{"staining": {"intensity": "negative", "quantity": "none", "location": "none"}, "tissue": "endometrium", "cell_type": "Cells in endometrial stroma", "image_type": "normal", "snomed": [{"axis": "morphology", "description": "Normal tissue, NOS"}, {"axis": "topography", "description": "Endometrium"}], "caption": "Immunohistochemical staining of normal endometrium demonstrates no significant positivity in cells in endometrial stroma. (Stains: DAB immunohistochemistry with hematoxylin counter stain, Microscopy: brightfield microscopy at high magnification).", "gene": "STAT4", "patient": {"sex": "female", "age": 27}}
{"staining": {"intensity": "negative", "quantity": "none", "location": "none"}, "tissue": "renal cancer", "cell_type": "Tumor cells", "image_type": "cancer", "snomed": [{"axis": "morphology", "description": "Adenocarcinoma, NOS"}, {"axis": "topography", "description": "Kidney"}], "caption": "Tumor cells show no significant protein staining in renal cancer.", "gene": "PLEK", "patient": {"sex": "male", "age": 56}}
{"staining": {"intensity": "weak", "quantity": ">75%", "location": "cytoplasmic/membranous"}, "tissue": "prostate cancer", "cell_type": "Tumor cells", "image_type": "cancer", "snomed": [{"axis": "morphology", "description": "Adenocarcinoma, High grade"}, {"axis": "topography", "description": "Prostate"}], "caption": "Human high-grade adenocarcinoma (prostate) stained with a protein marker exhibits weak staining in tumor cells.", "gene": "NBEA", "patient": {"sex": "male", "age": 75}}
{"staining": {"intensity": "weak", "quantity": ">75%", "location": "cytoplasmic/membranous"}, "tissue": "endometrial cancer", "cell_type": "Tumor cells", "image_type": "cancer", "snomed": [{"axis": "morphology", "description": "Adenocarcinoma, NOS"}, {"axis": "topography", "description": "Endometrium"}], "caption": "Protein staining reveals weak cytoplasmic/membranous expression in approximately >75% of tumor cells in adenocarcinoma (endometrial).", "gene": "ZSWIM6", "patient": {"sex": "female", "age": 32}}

--------------------------------------------------

- Description of the task: Print exactly and only the lines that start at the line with "cells show no" and run through the end of the listing above.

- Response for this exercise:
{"staining": {"intensity": "negative", "quantity": "none", "location": "none"}, "tissue": "renal cancer", "cell_type": "Tumor cells", "image_type": "cancer", "snomed": [{"axis": "morphology", "description": "Adenocarcinoma, NOS"}, {"axis": "topography", "description": "Kidney"}], "caption": "Tumor cells show no significant protein staining in renal cancer.", "gene": "PLEK", "patient": {"sex": "male", "age": 56}}
{"staining": {"intensity": "weak", "quantity": ">75%", "location": "cytoplasmic/membranous"}, "tissue": "prostate cancer", "cell_type": "Tumor cells", "image_type": "cancer", "snomed": [{"axis": "morphology", "description": "Adenocarcinoma, High grade"}, {"axis": "topography", "description": "Prostate"}], "caption": "Human high-grade adenocarcinoma (prostate) stained with a protein marker exhibits weak staining in tumor cells.", "gene": "NBEA", "patient": {"sex": "male", "age": 75}}
{"staining": {"intensity": "weak", "quantity": ">75%", "location": "cytoplasmic/membranous"}, "tissue": "endometrial cancer", "cell_type": "Tumor cells", "image_type": "cancer", "snomed": [{"axis": "morphology", "description": "Adenocarcinoma, NOS"}, {"axis": "topography", "description": "Endometrium"}], "caption": "Protein staining reveals weak cytoplasmic/membranous expression in approximately >75% of tumor cells in adenocarcinoma (endometrial).", "gene": "ZSWIM6", "patient": {"sex": "female", "age": 32}}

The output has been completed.